Another table was roaring laughing. It wasn't too loud of a roaring laughter. It was just that the whole table was red in the face, from laughing very hard, at a dinner companion's story.

It made me laugh, just watching them laugh!

The odd happening was that....

A woman at a nearby table rolled her eyes.
She rolled her eyes because she was annoyed by their laughter.

In all that's happening in the world......of all the stress that we are all under....in all the tragedies and heavy loads that people have to carry....why would someone get annoyed at laughter?

I love to laugh! It's one of my favorite things to do. I love a rip-roaring....beet red face.....tears rolling down my cheeks...showing my fillings.....laughter!!

I love how it doesn't cost any money to do it. I love how everyone....everywhere...every cultural enjoys it.

If you are like me, and this is your first Thanksgiving and Christmas, with someone missing from the table, I encourage us all to do what we would want our loved ones to do......LAUGH!!

════

INSTRUCTIONS TO FOLLOW:
Quote the entire passage about laughter above, word for word.

COLLECTED MATERIAL:
════

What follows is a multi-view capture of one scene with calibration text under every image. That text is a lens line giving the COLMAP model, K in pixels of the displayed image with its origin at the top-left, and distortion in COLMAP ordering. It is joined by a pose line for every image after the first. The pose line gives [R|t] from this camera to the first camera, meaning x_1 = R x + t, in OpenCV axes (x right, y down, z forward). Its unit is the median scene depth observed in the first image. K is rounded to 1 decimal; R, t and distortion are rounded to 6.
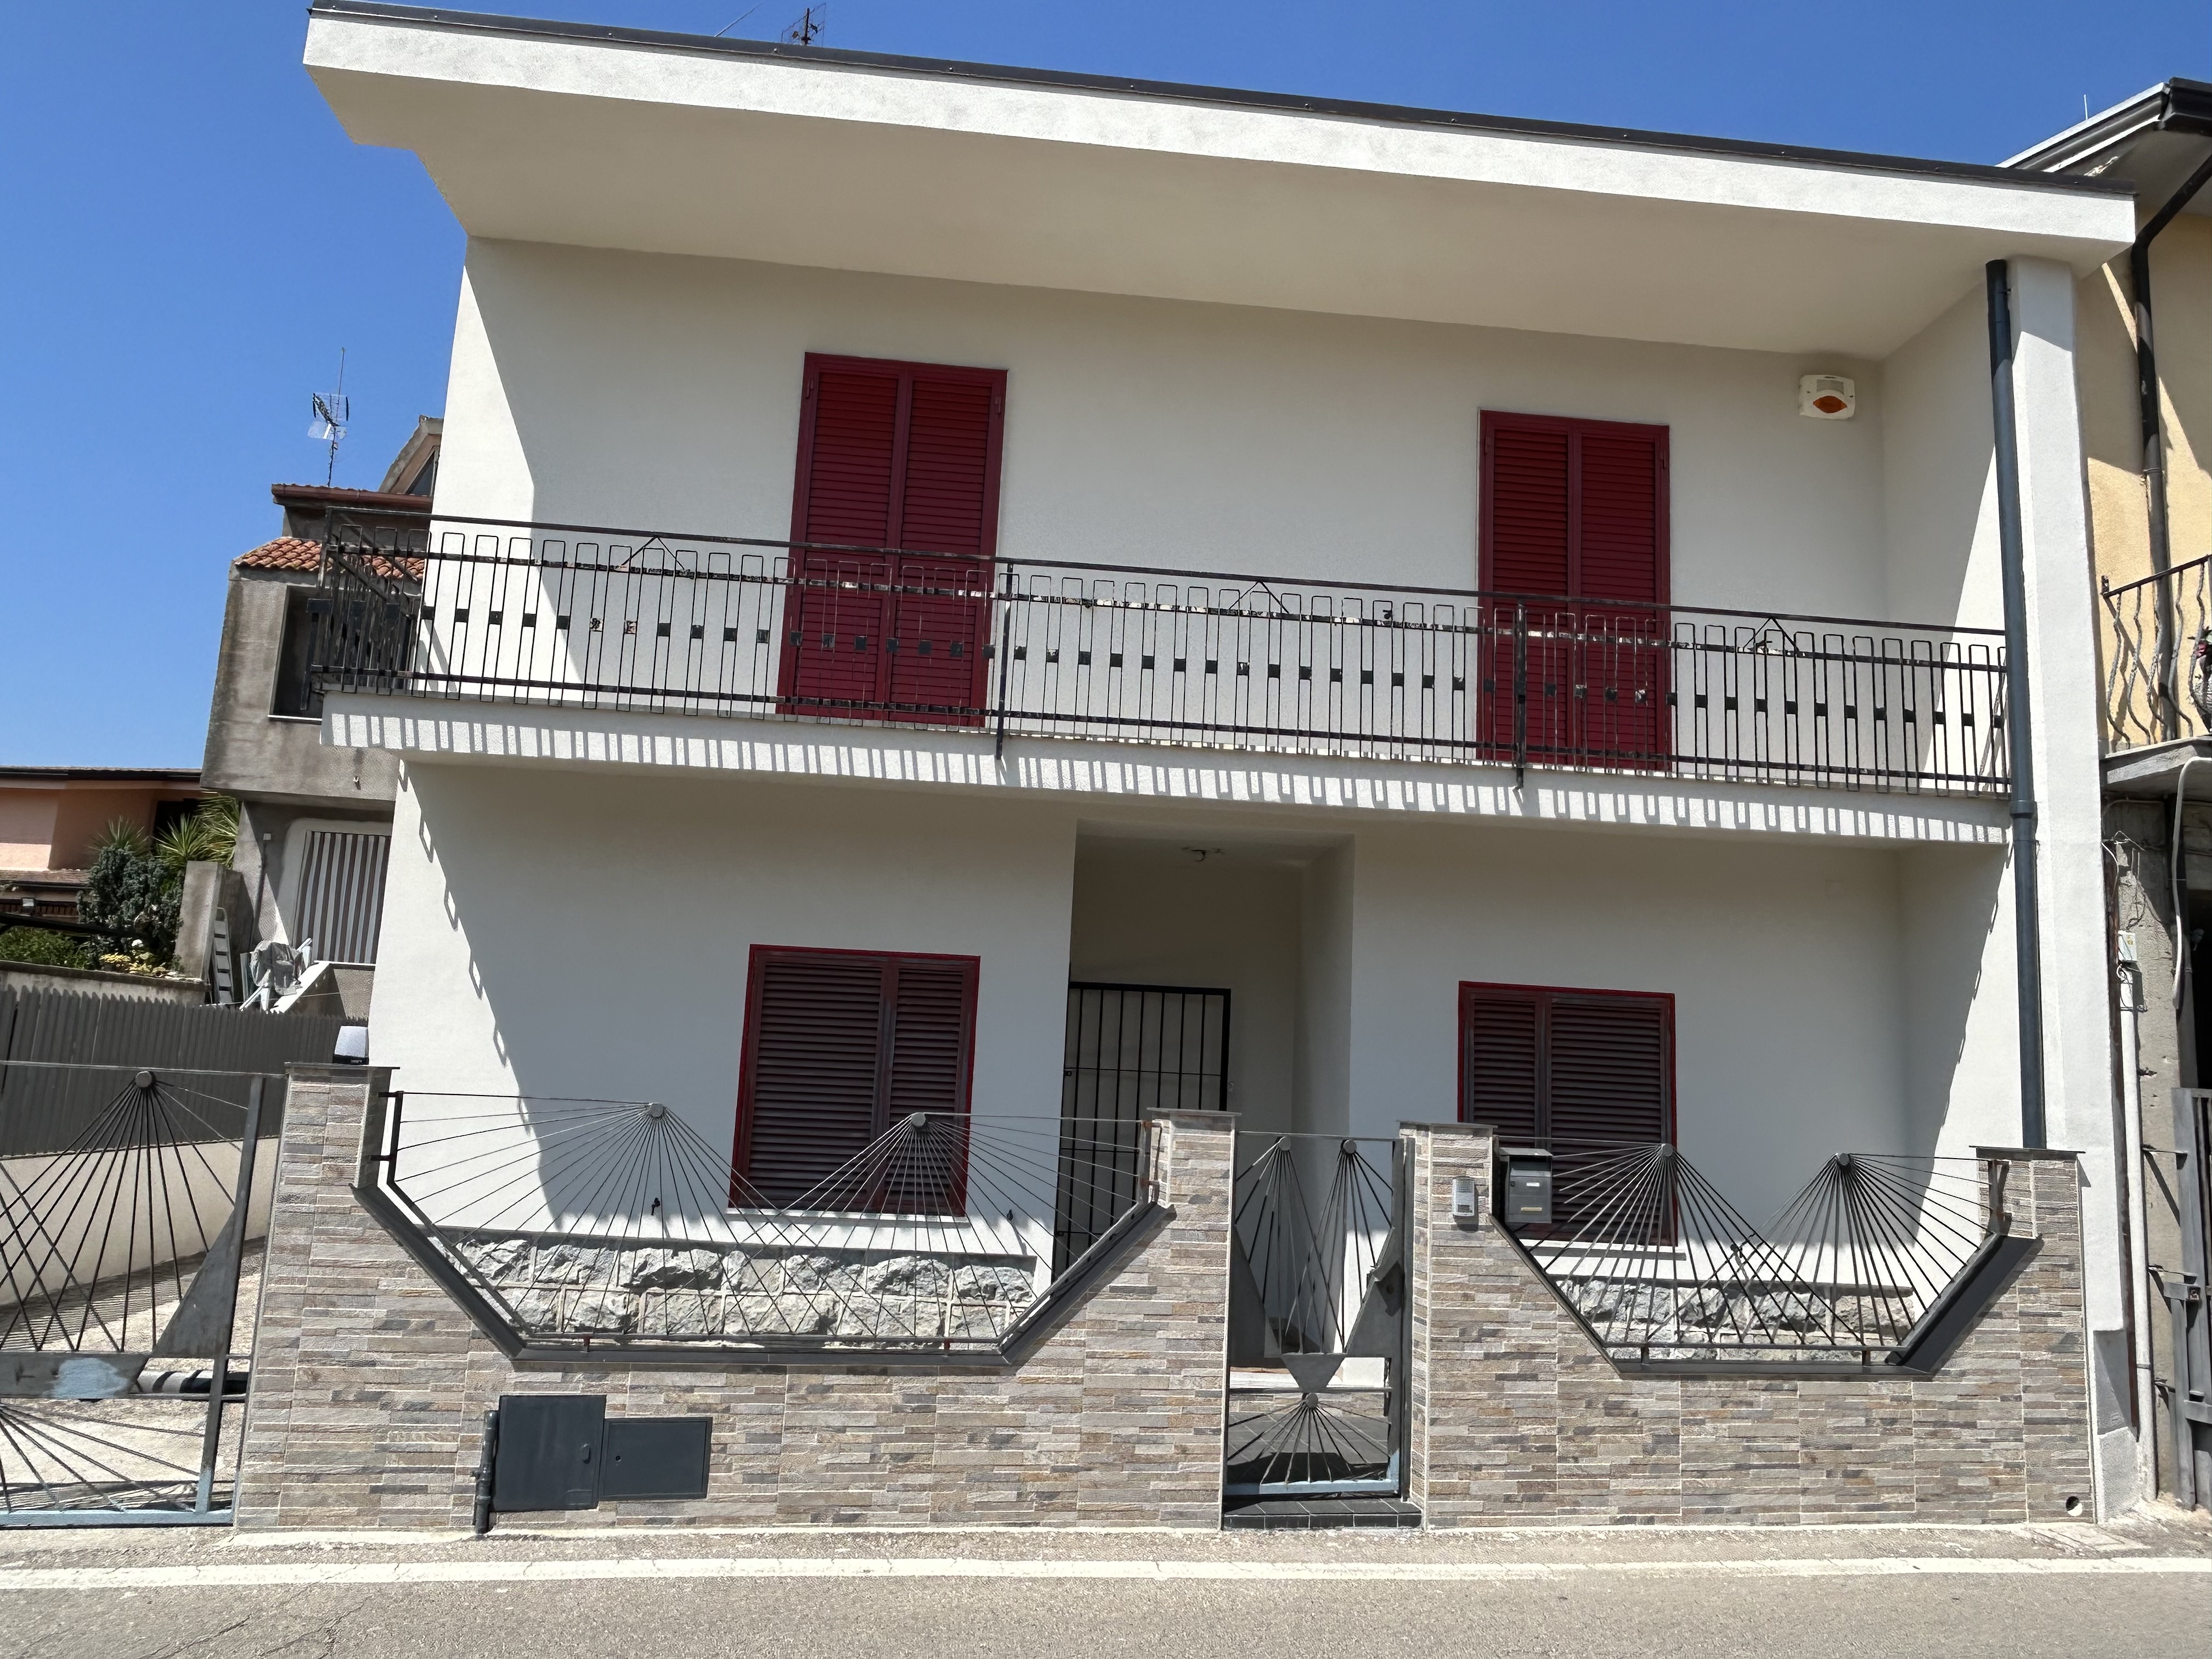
lens RADIAL K [[1664.7, 0, 1106.0], [0, 1664.7, 829.5], [0, 0, 1]] dist [-0.004117, -0.011852]
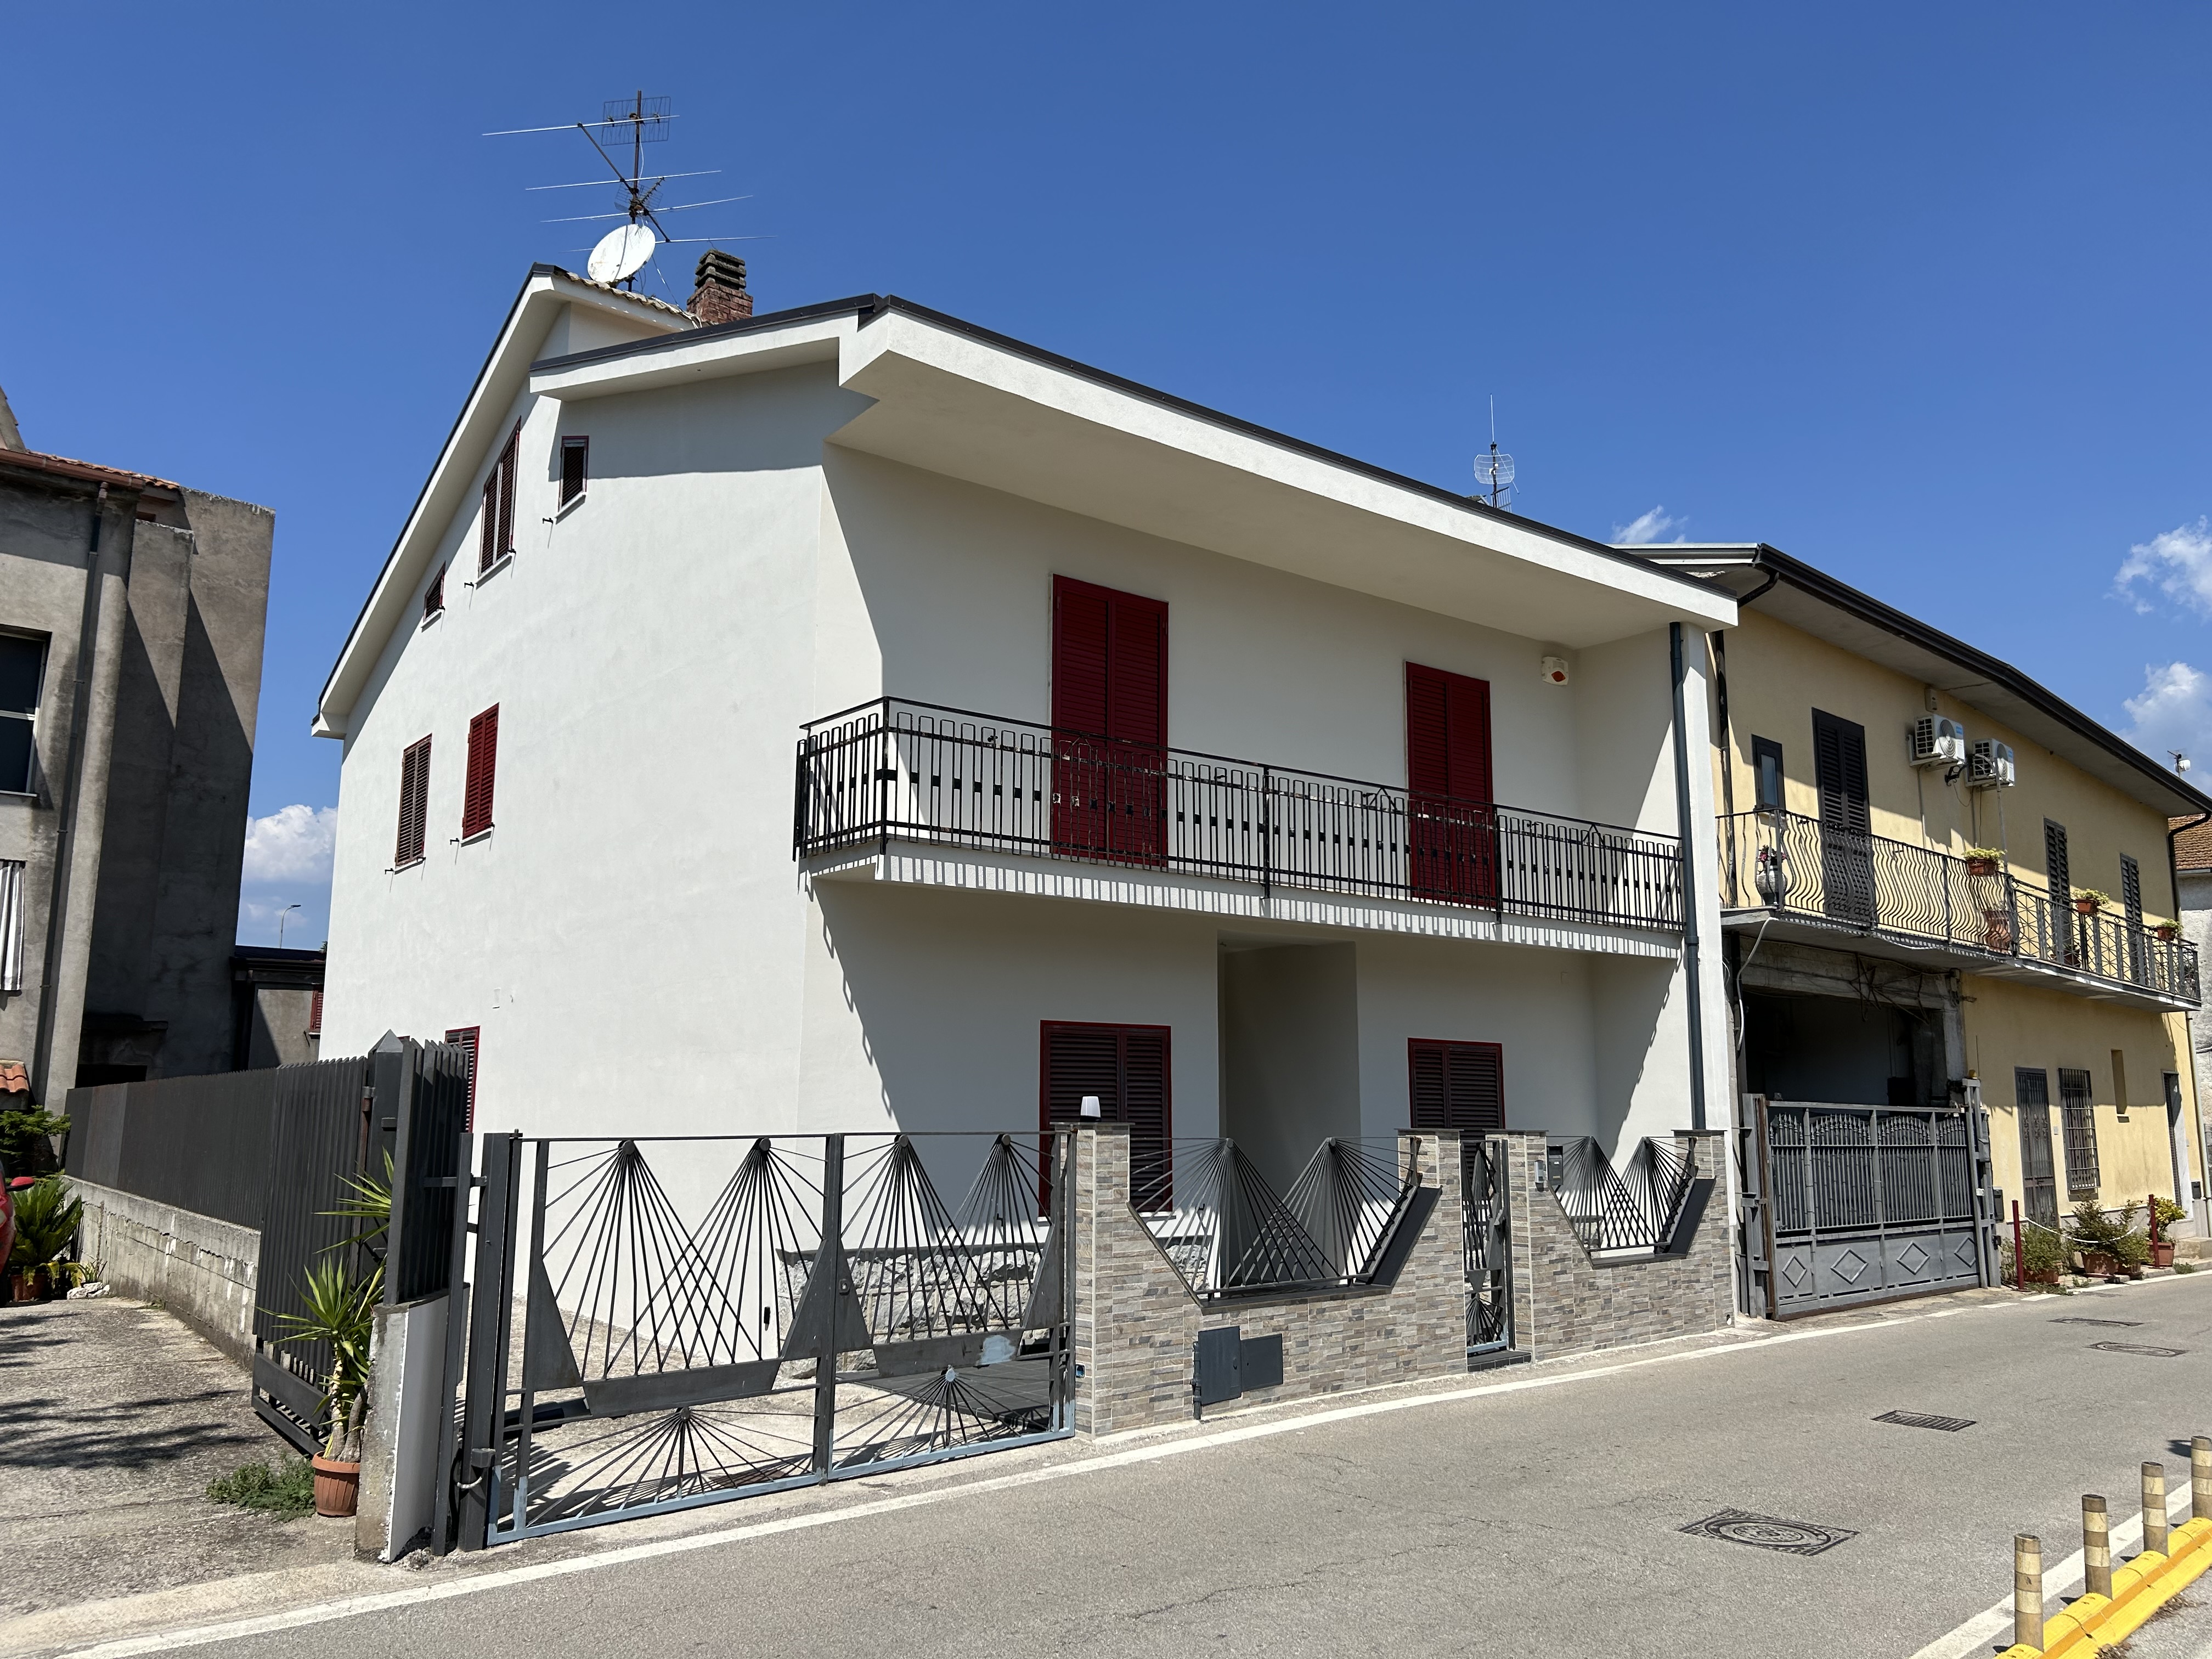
lens RADIAL K [[1721.6, 0, 1106.0], [0, 1721.6, 829.5], [0, 0, 1]] dist [-0.008028, -0.005255]
pose [[0.840197, 0.047996, 0.540152, -1.077273], [-0.046221, 0.998789, -0.016852, -0.078846], [-0.540307, -0.010807, 0.841398, -0.244313]]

════

YOUR SOLUTION:
Another table was roaring laughing. It wasn't too loud of a roaring laughter. It was just that the whole table was red in the face, from laughing very hard, at a dinner companion's story.

It made me laugh, just watching them laugh!

The odd happening was that....

A woman at a nearby table rolled her eyes.
She rolled her eyes because she was annoyed by their laughter.

In all that's happening in the world......of all the stress that we are all under....in all the tragedies and heavy loads that people have to carry....why would someone get annoyed at laughter?

I love to laugh! It's one of my favorite things to do. I love a rip-roaring....beet red face.....tears rolling down my cheeks...showing my fillings.....laughter!!

I love how it doesn't cost any money to do it. I love how everyone....everywhere...every cultural enjoys it.

If you are like me, and this is your first Thanksgiving and Christmas, with someone missing from the table, I encourage us all to do what we would want our loved ones to do......LAUGH!!